Ayoub Karimi, an Iranian-Kurdish prisoner of conscience who has been held in Qezelhesar prison in Karaj for the past 14 years, was executed on November 29, according to human rights watchdogs.
The Norway-based group Iran Human Rights said Karimi's execution came along with the carrying out of the death sentences of six other prisoners, a sign of Tehran's continued increase in the meting out of capital punishment against political and religious dissenters.
"The execution of Ayoub Karimi, based on coerced confessions and without a fair trial, like the execution of other political prisoners, is a crime," said Mahmood Amiry-Moghaddam, director of Iran Human Rights.
"The authorities of the Islamic republic must be held accountable for this crime."
The identities of the six other prisoners executed along with Karimi were not disclosed, but the Hengaw rights group noted that Ghasem Abasteh, a co-defendant in Karimi's case, faced a similar fate last month.
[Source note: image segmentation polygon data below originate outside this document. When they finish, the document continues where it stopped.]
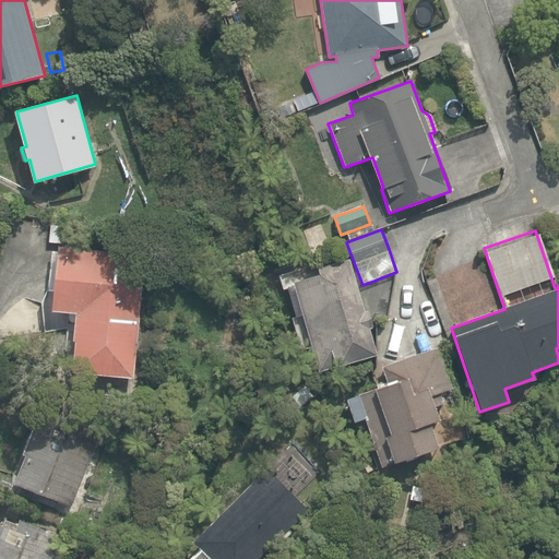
[(73,371),(133,377),(135,357),(145,253),(135,253),(59,246),(54,310),(76,312),(73,340),(76,340),(73,371)]
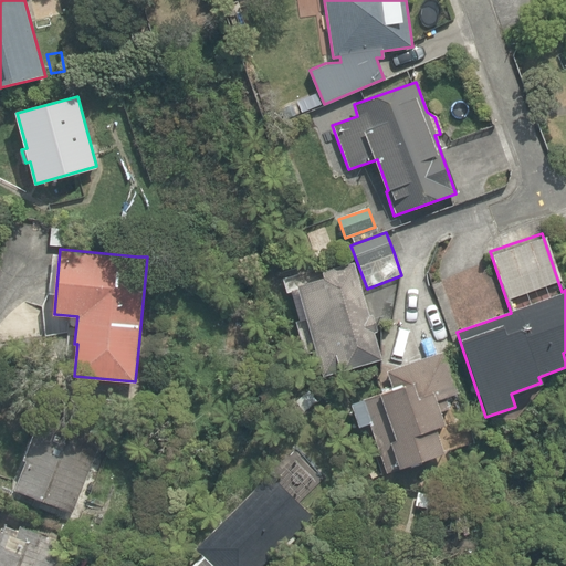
[(307,317),(324,375),(381,357),(374,332),(378,331),(373,313),(370,314),(354,261),(323,270),(325,276),(297,285),(299,289),(292,291),(301,320),(307,317)]
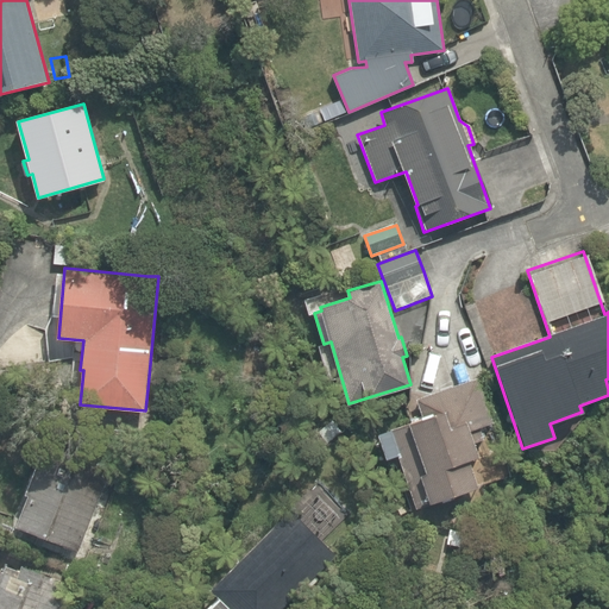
[(397,454),(416,507),(478,485),(469,459),(478,456),(470,429),(494,421),(478,376),(416,397),(424,418),(377,433),(387,458),(397,454)]
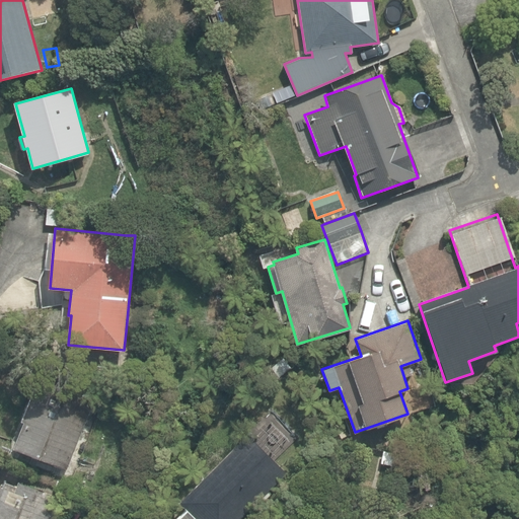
[(271,366),(280,376),(292,367),(284,356),(271,366)]
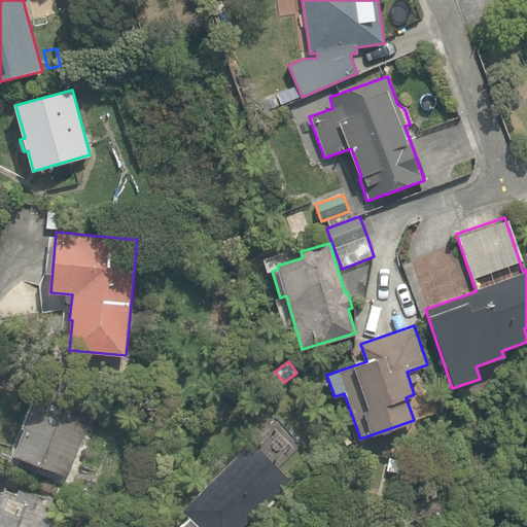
[(14,454),(69,476),(97,405),(58,389),(55,399),(36,392),(23,426),(25,427),(14,454)]
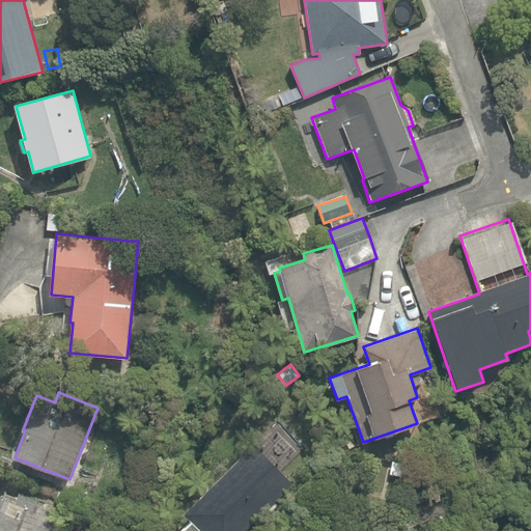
[(309,430),(316,437),(322,430),(315,424),(309,430)]
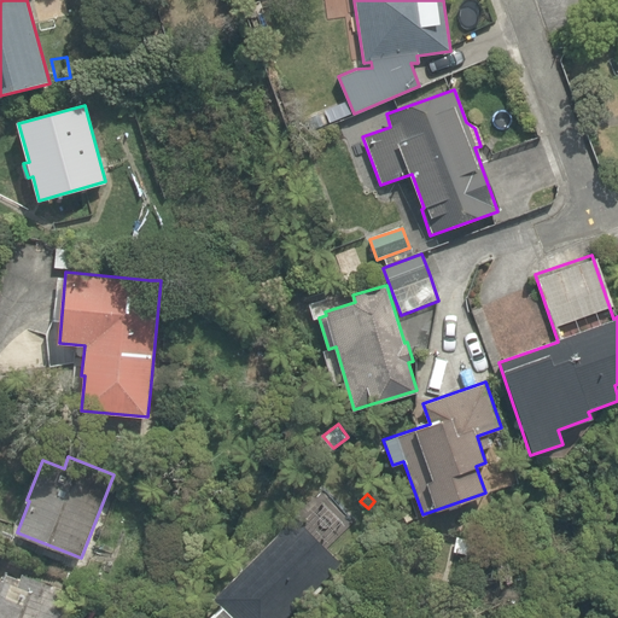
[(310,601),(325,588),(321,584),(342,563),(295,516),(213,598),(222,607),(210,617),(287,617),(307,599),(310,601)]
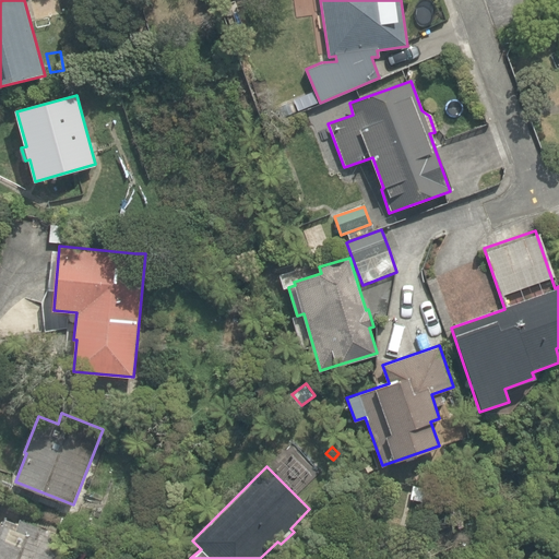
[(407,471),(412,482),(423,477),(418,466),(407,471)]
The remaining five defendants are still incarcerated and face the imminent threat of execution.
Karimi, Davoud Abdollahi, Farhad Salimi, Anwar Khezri, Khosrow Besharat, and Kamran Sheikheh were arrested in January 2010. They were subsequently sentenced by Tehran's Islamic Revolutionary Court on charges including "acting against national security" and "corruption on Earth."
Their death sentences were confirmed in 2020 amid allegations of coerced confessions and torture -- a claim supported by at least four prisoners in open letters.
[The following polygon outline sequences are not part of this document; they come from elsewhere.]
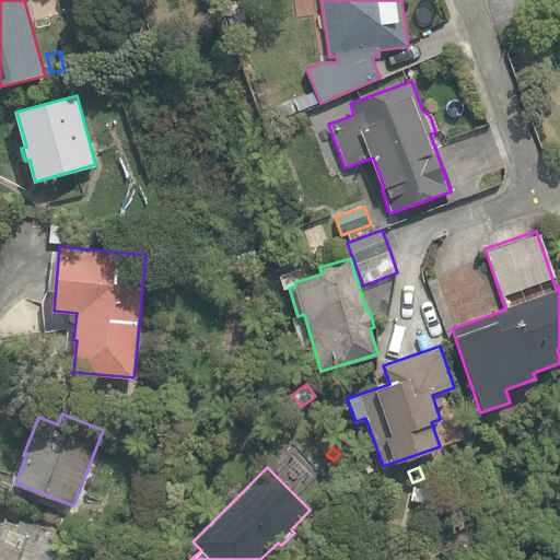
[(0,559),(50,559),(61,535),(21,518),(16,529),(0,522),(0,559)]
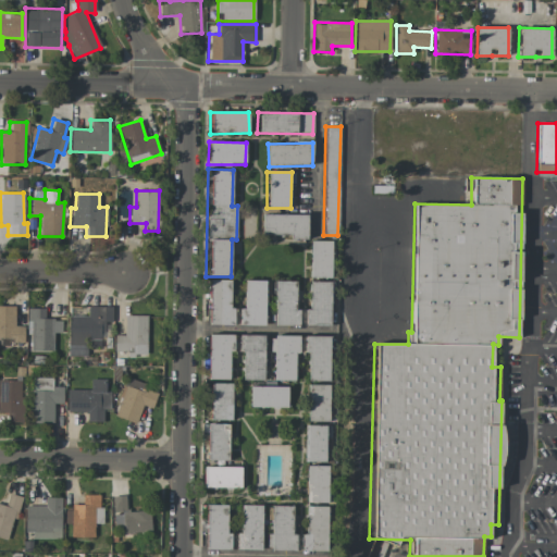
[(308,215),(263,214),(262,233),(291,234),(291,239),(307,239),(308,215)]
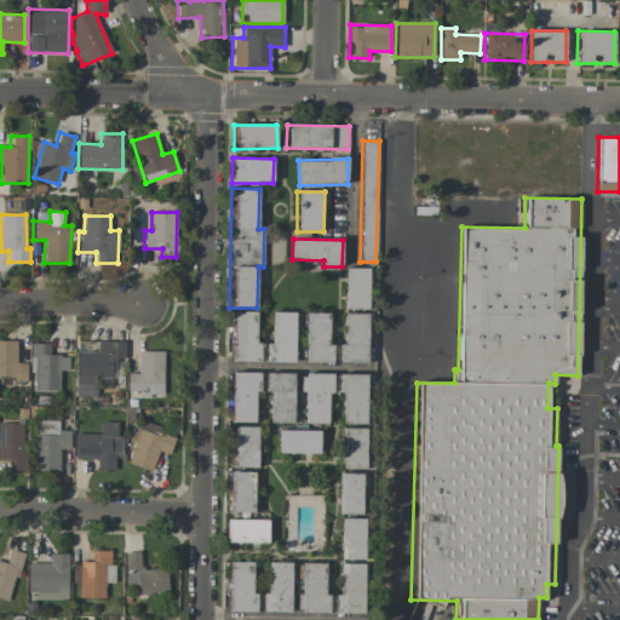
[(368,309),(368,269),(344,268),(343,309),(368,309)]
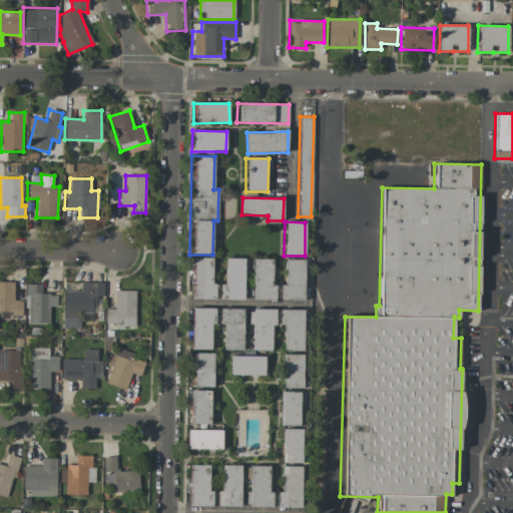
[(213,300),(213,258),(191,258),(190,299),(213,300)]
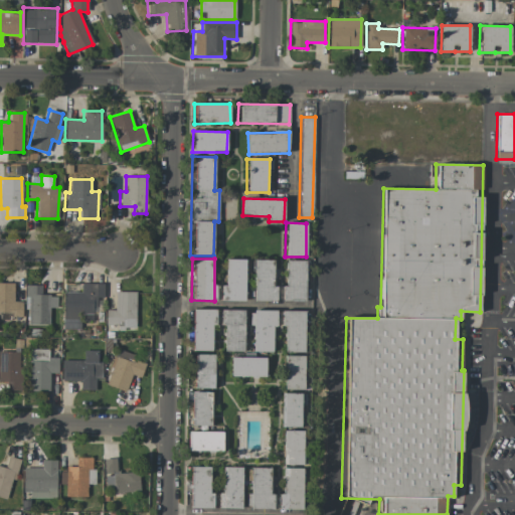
[(245,260),(224,260),(224,286),(220,286),(220,301),(244,302),(245,260)]
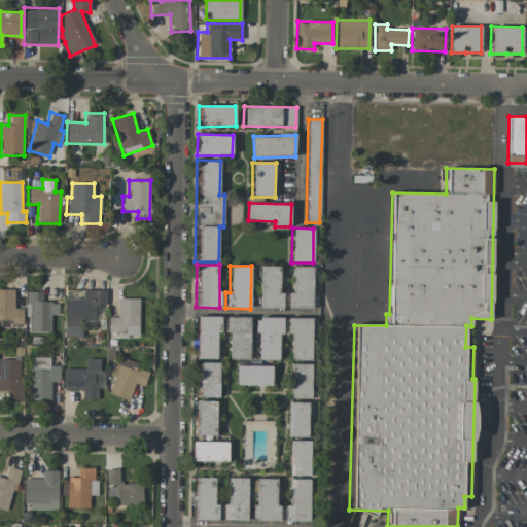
[(280,267),(260,266),(259,308),(283,308),(283,293),(279,293),(280,267)]
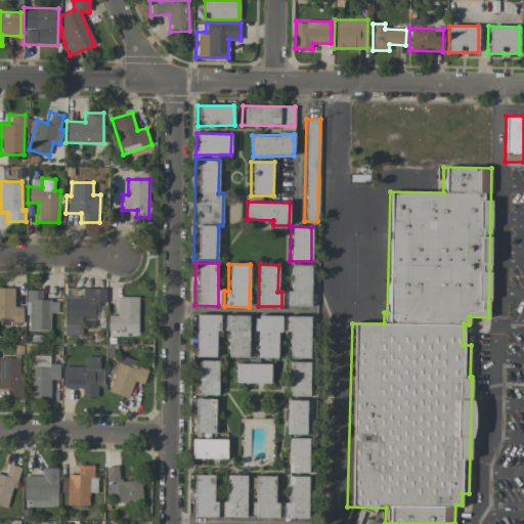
[(310,306),(311,265),(291,265),(291,291),(286,291),(286,306),(310,306)]
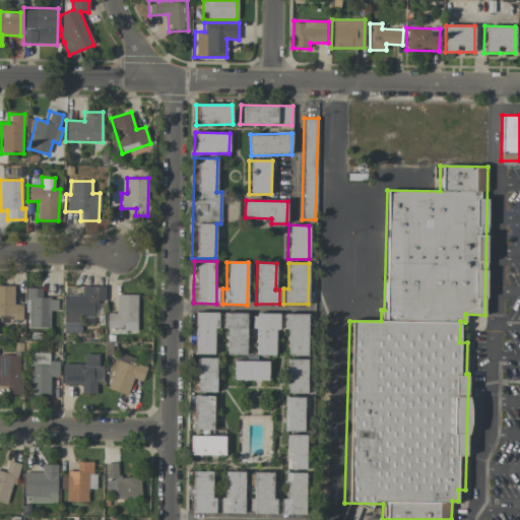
[(14,286),(0,285),(0,317),(22,319),(22,305),(13,305),(14,286)]
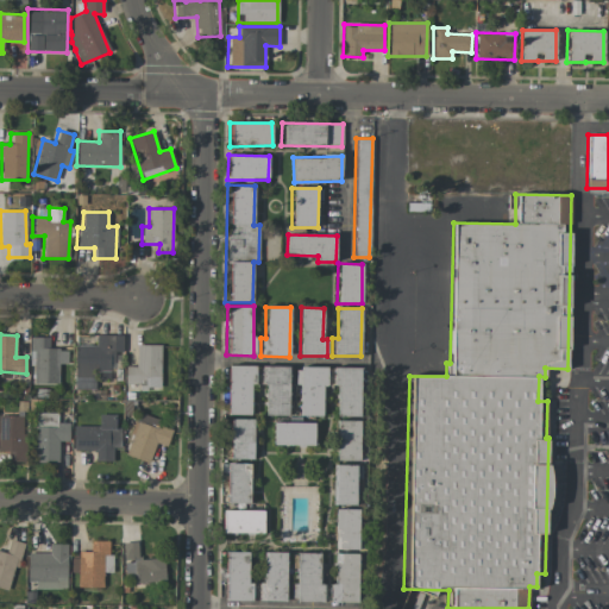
[(94,390),(94,370),(113,371),(113,352),(123,352),(124,336),(96,334),(95,346),(75,346),(74,389),(94,390)]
Amnesty International said in a statement at the time that the trial was "grossly unfair," pointing to forced confessions under torture.
The rate of executions in Iran has been rising sharply, particularly in the wake of widespread protests that swept across the country last year following the death of 22-year-old Mahsa Amini in police custody for an alleged head-scarf violation.
Amnesty International says the regime in Tehran has executed more people than any other country in the world other than China so far this year.
United Nations Secretary-General Antonio Guterres said on November 2 that Iran was carrying out executions "at an alarming rate," while Iran Human Rights said more than 600 people had been executed in the country during the first seven months of the year.